エゼキエルの白い顔の回りで毒蛇がシューシュー息巻いている。赤目に浮かぶ蒼銀の瞳は、無機質で作り物のようだ。エゼキエルはイアンより少し大きい。人間界では、普通より体の大きいイアンが威圧されることとなった。
「イアン、朕を侮辱したな? しかも、天敵サウルを引き合いに出すとは。朕に仕えると申したのは偽りだったのか?」
イアンは今頃になって、エゼキエルを怒らせてしまったことに気づいた。せっかく、しもべになることで殺されずに済むはずだったのに……。ここまで来たら、もうあとには引けない。サムがこちらに頭蓋を向けているし、ここで尻込みしたらまたカタカタ顎を鳴らすのだろう。それだけは耐えられない。
「俺は殺さないでほしいと言っただけだ。誰がおまえみたいな腰抜けに仕えてやるか! サムごときにヘイコラしてる時点でおまえは三流なんだよ。永遠に魔界の僻地でお山の大将やってろ」
「……わかった。よーく、わかった。サム、其方の申すとおりであった。この狂獣は〆て明日の饗応の際、魔界人たちに振る舞おうと思う。アニュラスからここまで難儀であったな。疲れたであろう? 部屋と従僕を与えよう。ごゆるりと過ごされるがいい」
今日の謁見はこれで終わりだった。エゼキエルはサムを送り出すと、イアンに一瞥だけくれて王の間を出て行った。

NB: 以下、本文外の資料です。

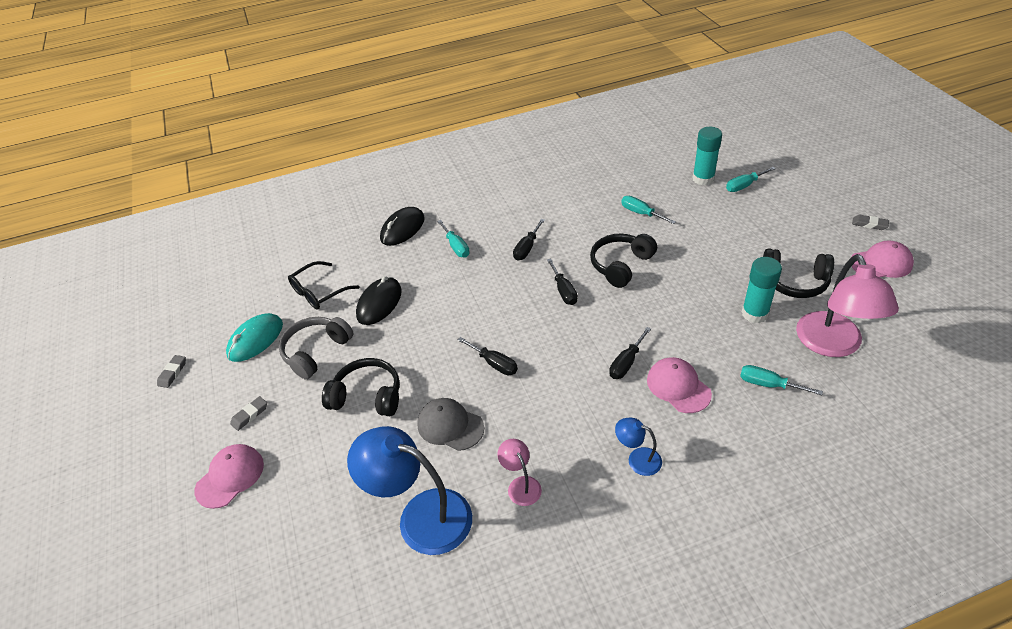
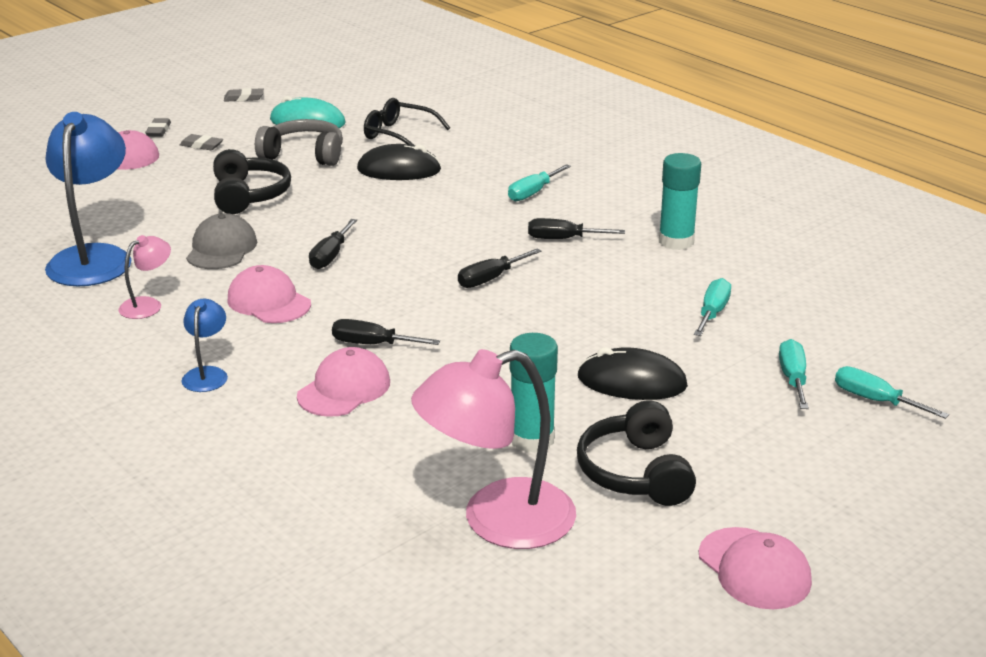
camera: 65 degrees right, 15 degrees down
(402, 229) = (545, 154): black mouse -> black mouse (632, 382)
(547, 409) = (269, 302): none -> pink cap
(621, 265) = (573, 313): black headphones -> none
(703, 179) = (858, 357): turquoise glue stick -> turquoise glue stick (676, 241)
(768, 384) = (380, 464): turquoise screwdriver -> turquoise screwdriver (793, 378)
(869, 224) = (870, 551): grey eraser -> grey eraser (158, 131)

昼と夜がはっきりしないとはいえ、エゼキエルは定期的に睡眠をとる。それでイアンはなんとなく一日を感じていた。エゼキエルが去ったあと、イアンも寝るのが常だが、どうにも寝られなかった。いよいよ明日、食われるのかと思うと全身が震えてくる。おとぎ話のオーガに囚えられた子供さながら、シクシク泣いてしまった。檻から出られたとしても、外は一面溶岩の海だ。ここがどこかもわからない。イアンはただでさえ方向音痴だ。単調な景色ばかり続く魔界の奥地から、アニュラスに戻るのは絶望的だった。